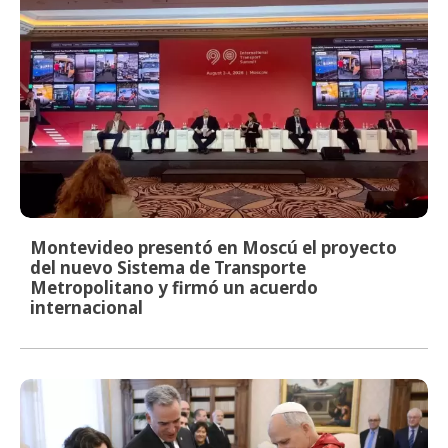
Montevideo presentó en Moscú el proyecto
del nuevo Sistema de Transporte
Metropolitano y firmó un acuerdo
internacional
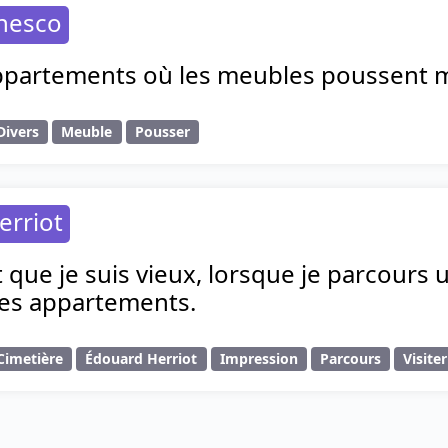
nesco
 appartements où les meubles poussent m
Divers
Meuble
Pousser
erriot
que je suis vieux, lorsque je parcours un
des appartements.
Cimetière
Édouard Herriot
Impression
Parcours
Visiter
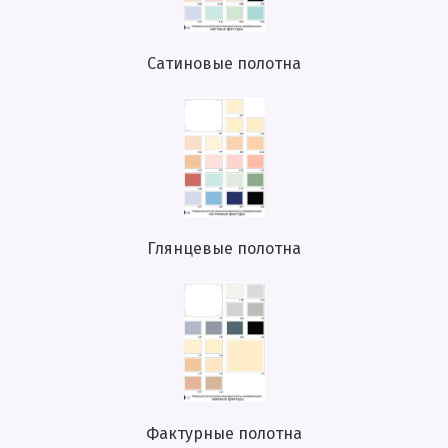
Сатиновые полотна
Глянцевые полотна
Фактурные полотна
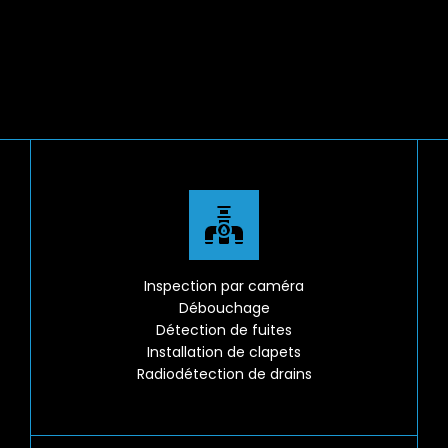
Inspection par caméra
Débouchage
Détection de fuites
Installation de clapets
Radiodétection de drains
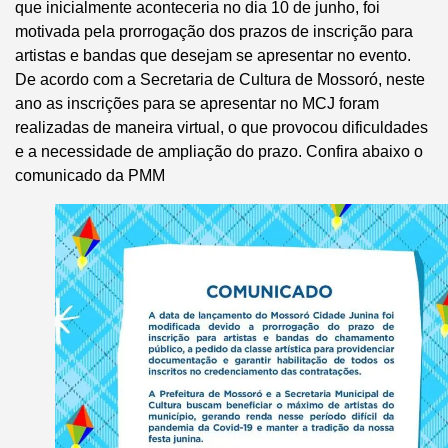
que inicialmente aconteceria no dia 10 de junho, foi
motivada pela prorrogação dos prazos de inscrição para
artistas e bandas que desejam se apresentar no evento.
De acordo com a Secretaria de Cultura de Mossoró, neste
ano as inscrições para se apresentar no MCJ foram
realizadas de maneira virtual, o que provocou dificuldades
e a necessidade de ampliação do prazo. Confira abaixo o
comunicado da PMM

----

= Directions =
Check each line of the records for the word "para", and show the lines that contain it.

= Answer to the problem =
motivada pela prorrogação dos prazos de inscrição para
ano as inscrições para se apresentar no MCJ foram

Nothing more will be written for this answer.